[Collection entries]
┌──

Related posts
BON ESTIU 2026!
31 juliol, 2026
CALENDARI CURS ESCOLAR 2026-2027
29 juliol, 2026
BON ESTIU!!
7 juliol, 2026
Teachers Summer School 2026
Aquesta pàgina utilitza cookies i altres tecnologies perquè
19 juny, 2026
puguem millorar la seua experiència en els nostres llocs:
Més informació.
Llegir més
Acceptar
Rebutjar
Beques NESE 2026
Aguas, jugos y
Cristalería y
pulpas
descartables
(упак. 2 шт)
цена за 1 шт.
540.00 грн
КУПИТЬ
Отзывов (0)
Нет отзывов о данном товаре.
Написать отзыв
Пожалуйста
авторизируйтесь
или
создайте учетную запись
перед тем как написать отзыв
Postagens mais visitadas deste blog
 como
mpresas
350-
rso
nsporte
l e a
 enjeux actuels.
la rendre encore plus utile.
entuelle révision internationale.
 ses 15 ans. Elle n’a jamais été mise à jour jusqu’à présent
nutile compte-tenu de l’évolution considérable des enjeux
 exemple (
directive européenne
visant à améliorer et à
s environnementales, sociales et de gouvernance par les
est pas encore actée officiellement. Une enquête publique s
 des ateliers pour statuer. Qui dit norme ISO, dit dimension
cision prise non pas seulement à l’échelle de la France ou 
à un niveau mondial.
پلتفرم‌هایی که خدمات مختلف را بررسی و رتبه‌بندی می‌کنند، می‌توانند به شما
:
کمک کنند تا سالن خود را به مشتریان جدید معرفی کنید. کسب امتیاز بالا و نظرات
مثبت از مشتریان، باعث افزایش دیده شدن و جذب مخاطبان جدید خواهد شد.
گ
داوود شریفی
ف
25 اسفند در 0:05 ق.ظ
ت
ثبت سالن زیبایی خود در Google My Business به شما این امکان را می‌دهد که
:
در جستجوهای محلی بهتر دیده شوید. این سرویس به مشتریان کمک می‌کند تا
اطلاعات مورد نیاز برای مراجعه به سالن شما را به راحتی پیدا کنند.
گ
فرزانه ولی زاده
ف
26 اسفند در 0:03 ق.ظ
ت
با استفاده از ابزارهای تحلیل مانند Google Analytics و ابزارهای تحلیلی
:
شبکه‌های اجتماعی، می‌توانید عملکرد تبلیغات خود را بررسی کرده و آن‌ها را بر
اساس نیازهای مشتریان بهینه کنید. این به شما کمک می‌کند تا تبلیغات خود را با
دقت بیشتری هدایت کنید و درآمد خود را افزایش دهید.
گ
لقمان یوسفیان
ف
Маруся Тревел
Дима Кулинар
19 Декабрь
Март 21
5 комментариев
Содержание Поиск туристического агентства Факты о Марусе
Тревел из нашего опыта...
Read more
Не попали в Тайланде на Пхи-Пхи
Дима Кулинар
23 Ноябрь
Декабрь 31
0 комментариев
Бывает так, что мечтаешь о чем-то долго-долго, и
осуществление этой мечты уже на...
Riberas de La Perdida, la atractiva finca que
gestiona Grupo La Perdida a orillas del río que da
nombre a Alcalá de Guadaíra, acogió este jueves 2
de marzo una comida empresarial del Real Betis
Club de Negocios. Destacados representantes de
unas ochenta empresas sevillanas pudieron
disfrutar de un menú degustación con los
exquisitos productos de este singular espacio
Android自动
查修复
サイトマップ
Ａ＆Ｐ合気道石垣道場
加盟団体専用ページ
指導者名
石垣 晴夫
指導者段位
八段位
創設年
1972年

└──

Exercise directions:
Look through the entries and find each line that has the string "تبلیغات". Copy those lines.

Response to this exercise:
شبکه‌های اجتماعی، می‌توانید عملکرد تبلیغات خود را بررسی کرده و آن‌ها را بر
اساس نیازهای مشتریان بهینه کنید. این به شما کمک می‌کند تا تبلیغات خود را با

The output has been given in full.